--- BEGIN ---

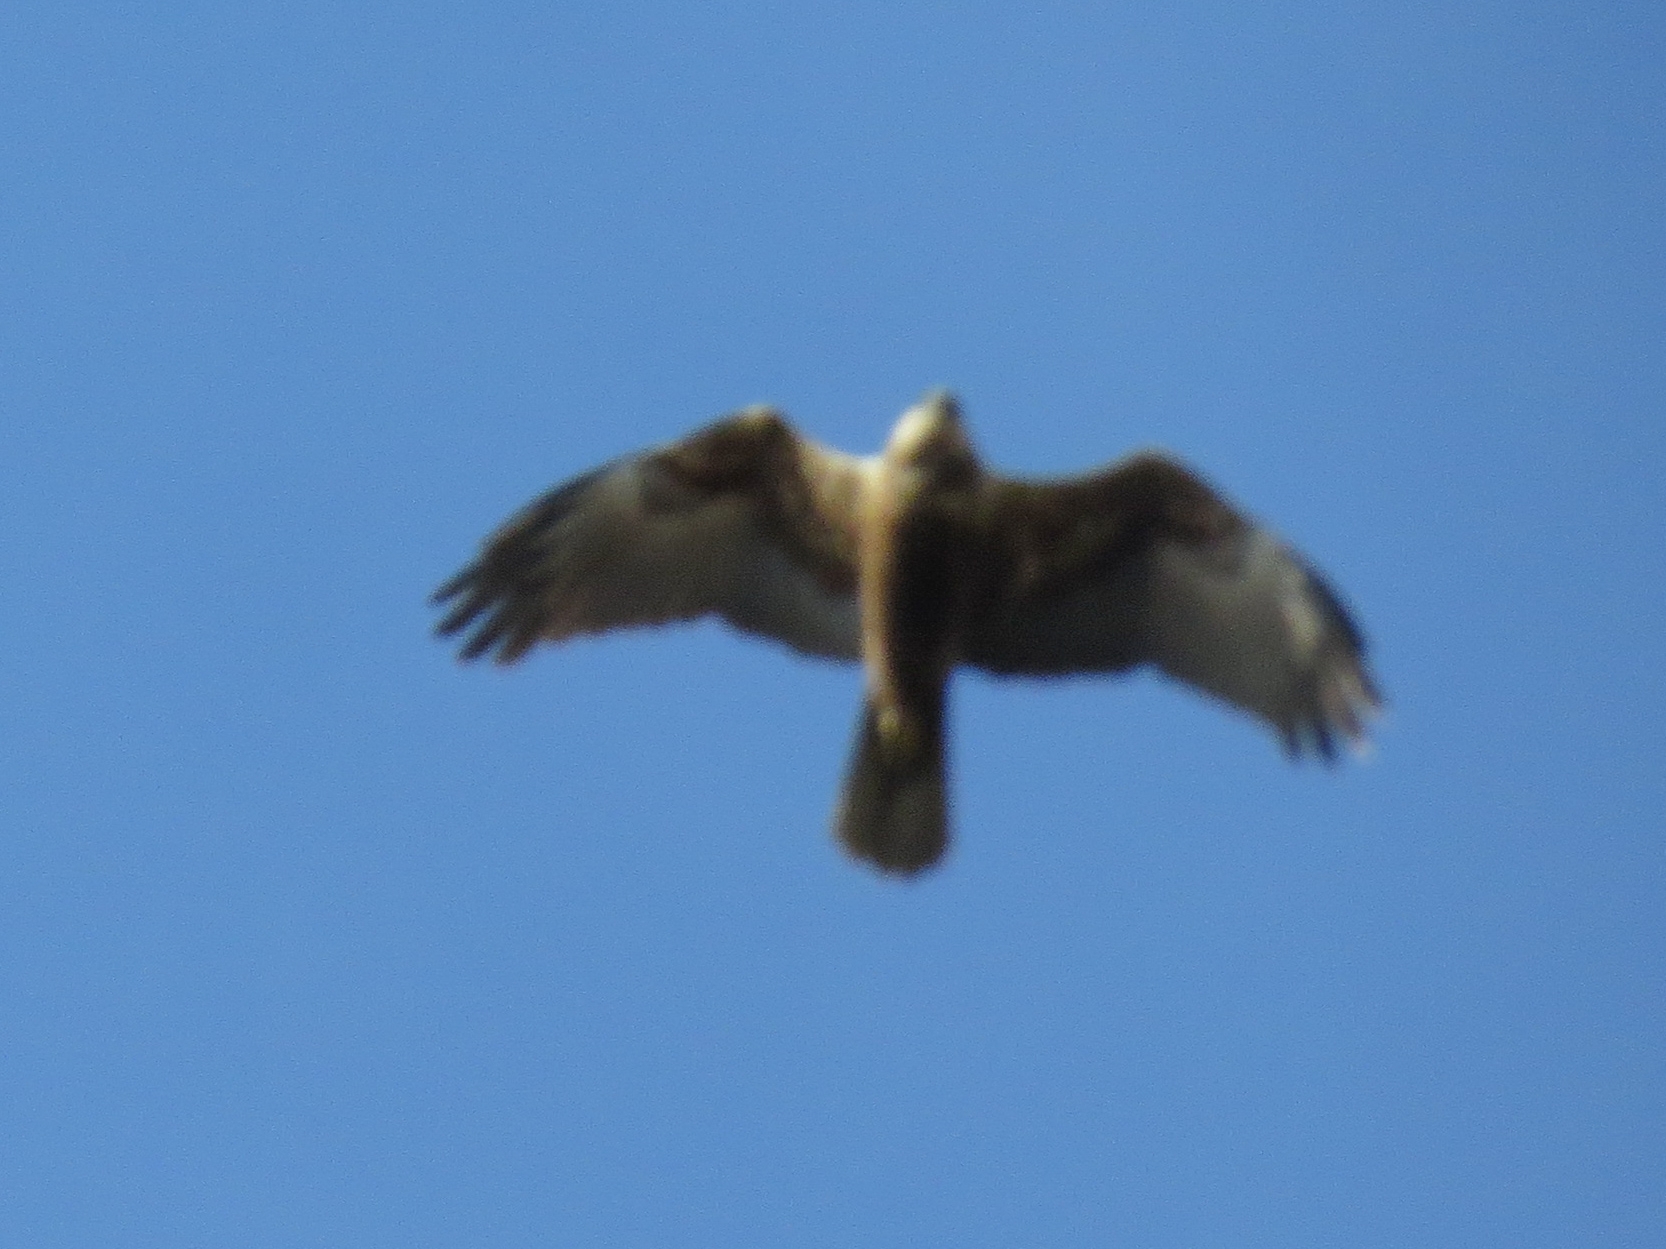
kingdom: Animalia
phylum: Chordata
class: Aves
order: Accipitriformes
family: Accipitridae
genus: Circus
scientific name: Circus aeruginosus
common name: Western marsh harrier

--- END ---

__Exercise brief__.
Copy the text lines of the material above verbatim, omitting the picture.

__Written answer__.
kingdom: Animalia
phylum: Chordata
class: Aves
order: Accipitriformes
family: Accipitridae
genus: Circus
scientific name: Circus aeruginosus
common name: Western marsh harrier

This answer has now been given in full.